© JUNGE FREIHEIT Verlag GmbH & Co. www.jungefreiheit.de 43/18 / 19. Oktober 2018

Zwischen Reichstag und Kanzleramt
Der „Schandi“ wird blau
Paul Rosen

Im Bundestag bahnt sich eine kleine Sensation an. Nein, es werden nicht die Steuern gesenkt, und es wird auch nicht beschlossen, die Grenzen stärker zu bewachen. Sondern die Sicherheit im Bundestag wird deutlich sichtbarer werden: Die bisher nur in Zivil auftretende Polizei des Parlaments (JF 28/18) wird uniformiert. 

Außerhalb von Sicherheitskreisen ist kaum bekannt, daß es in Deutschland neben Bundespolizei und Länderpolizeien eine weitere, selbständige Polizeieinheit gibt: die Polizei des Deutschen Bundestages. Zu ihr gehören etwa 200 Beamte. Ihr oberster Dienstherr ist nicht der Berliner Innensenator oder der Bundesinnenminister, sondern Bundestagspräsident Wolfgang Schäuble (CDU). 

Daß es eine Polizei des Bundestages gibt, hat historische Gründe: Nach den Erfahrungen der NS-Zeit wollten die Abgeordneten in der jungen Bundesrepublik keine Uniformierten, die einer Regierung unterstellt waren, im Bonner Parlament sehen. Die nordrhein-westfälische Polizei schied damit aus.
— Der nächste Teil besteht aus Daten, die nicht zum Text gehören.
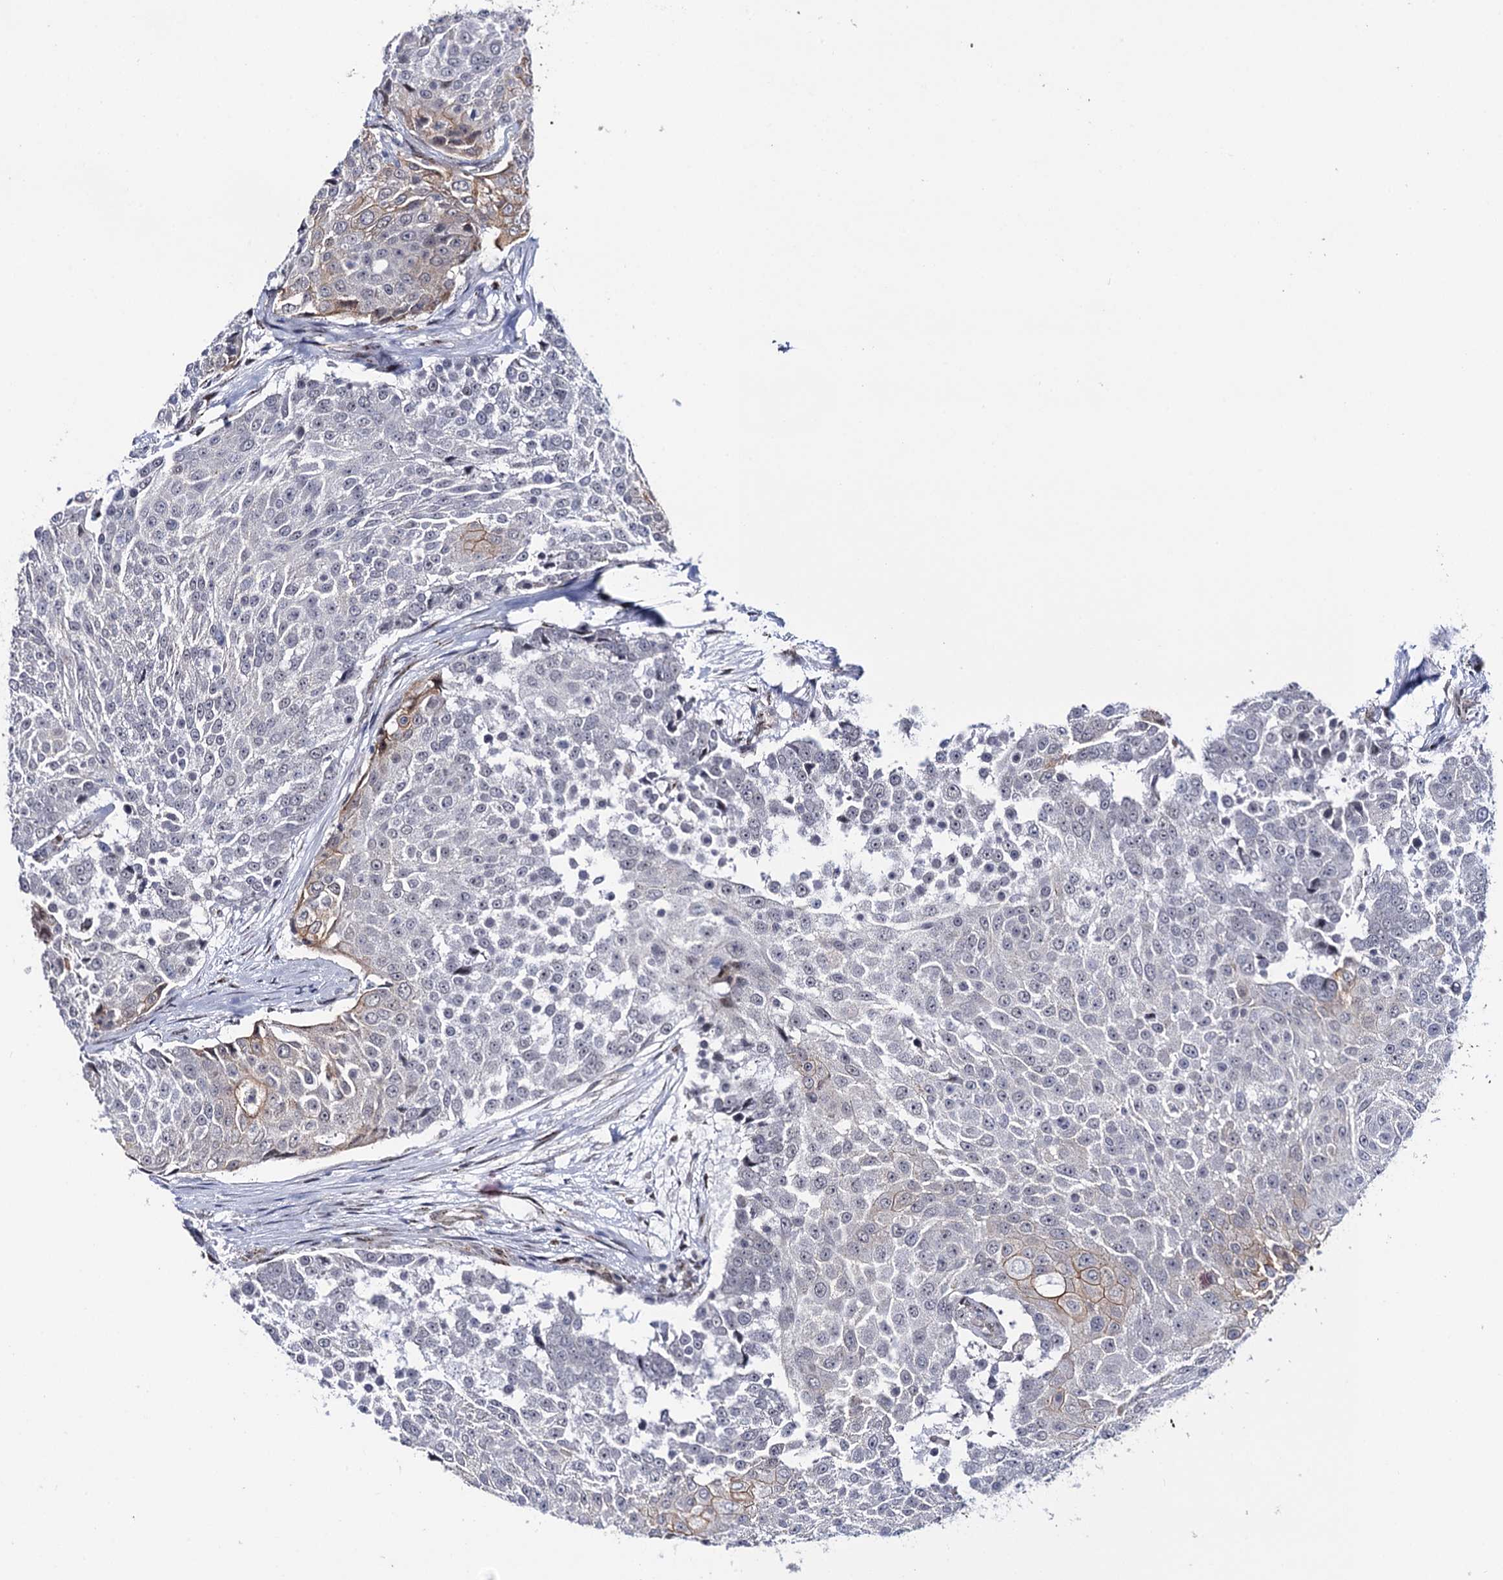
{"staining": {"intensity": "weak", "quantity": "<25%", "location": "cytoplasmic/membranous"}, "tissue": "urothelial cancer", "cell_type": "Tumor cells", "image_type": "cancer", "snomed": [{"axis": "morphology", "description": "Urothelial carcinoma, High grade"}, {"axis": "topography", "description": "Urinary bladder"}], "caption": "This is a image of immunohistochemistry staining of urothelial cancer, which shows no expression in tumor cells.", "gene": "THAP2", "patient": {"sex": "female", "age": 63}}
Eine Bundespolizei gab es damals nicht; der Vorgänger Bundesgrenzschutz hatte zu der Zeit noch militärische Strukturen und kam deshalb nicht in Frage. So wurde eine eigene Bundestagspolizei aufgebaut, die sich von Ausbildung und Status gesehen nicht von anderen Polizeien unterscheidet. Ihr Einsatzgebiet waren und sind ausschließlich die Gebäude des Deutschen Bundestages. Bundestagspolizisten haben auch Waffen. Zum Schießtraining nutzen sie heute Einrichtungen der Berliner Polizei. Nur Uniformen – die hatten sie nie. 

Dabei hatte es an Versuchen der Uniformierung nicht gefehlt. Der langjährige Chef der Bonner Bundestagspolizei, Hans Merkel (JF 13/08), ein Bayer von echtem Schrot und Korn, hatte oft genug Vorstöße unternommen, seinen „Schandis“ (bairisch für Gendarmen) Uniformen zu verpassen; schließlich wollten die Beamten das auch selbst, pflegte er zu sagen. Doch Merkel, zuvor (bis 1983) Büroleiter von Bundestagspräsident Richard Stücklen (CSU), konnte sich nie durchsetzen. Zu stark waren damals noch die Vorbehalte. Doch die Zeiten ändern sich und die Menschen mit ihnen. Nun stellte ein Nachfolger von Merkel, der schon lange im Ruhestand ist, Uniformen für die Bundestagspolizei vor. Sie sind so dunkelblau wie die Uniformen der Bundespolizei, allerdings prangt der Bundestagsadler auf Mützen und auf Ärmeln. „Das verschafft Respekt, das fördert den Teamgeist“, betont Dieter Romann, Chef der Bundespolizei, bei der Vorstellung.

Am Alltag der Beamten wird die Uniformierung wenig ändern. Sie sind aber leichter erkennbar, wenn sie zum Beispiel die außerhalb der Gebäude eingesetzten Berliner Polizisten bei Kontrollen unterstützen. Zugriffe sind bei der Bundestagspolizei ohnehin sehr selten. Verhaftungen hat es tatsächlich mal gegeben. Wenn bei der Überprüfung der Daten von Besuchergruppen auffiel, daß gegen einen Besucher ein Haftbefehl vorlag, sorgte die Bundestagspolizei beim Eintreffen der Gäste für die Verhaftung. Schwerverbrecher waren das übrigens nie: Betroffen waren zumeist Männer, die sich vor ihren Unterhaltsverpflichtungen gedrückt hatten.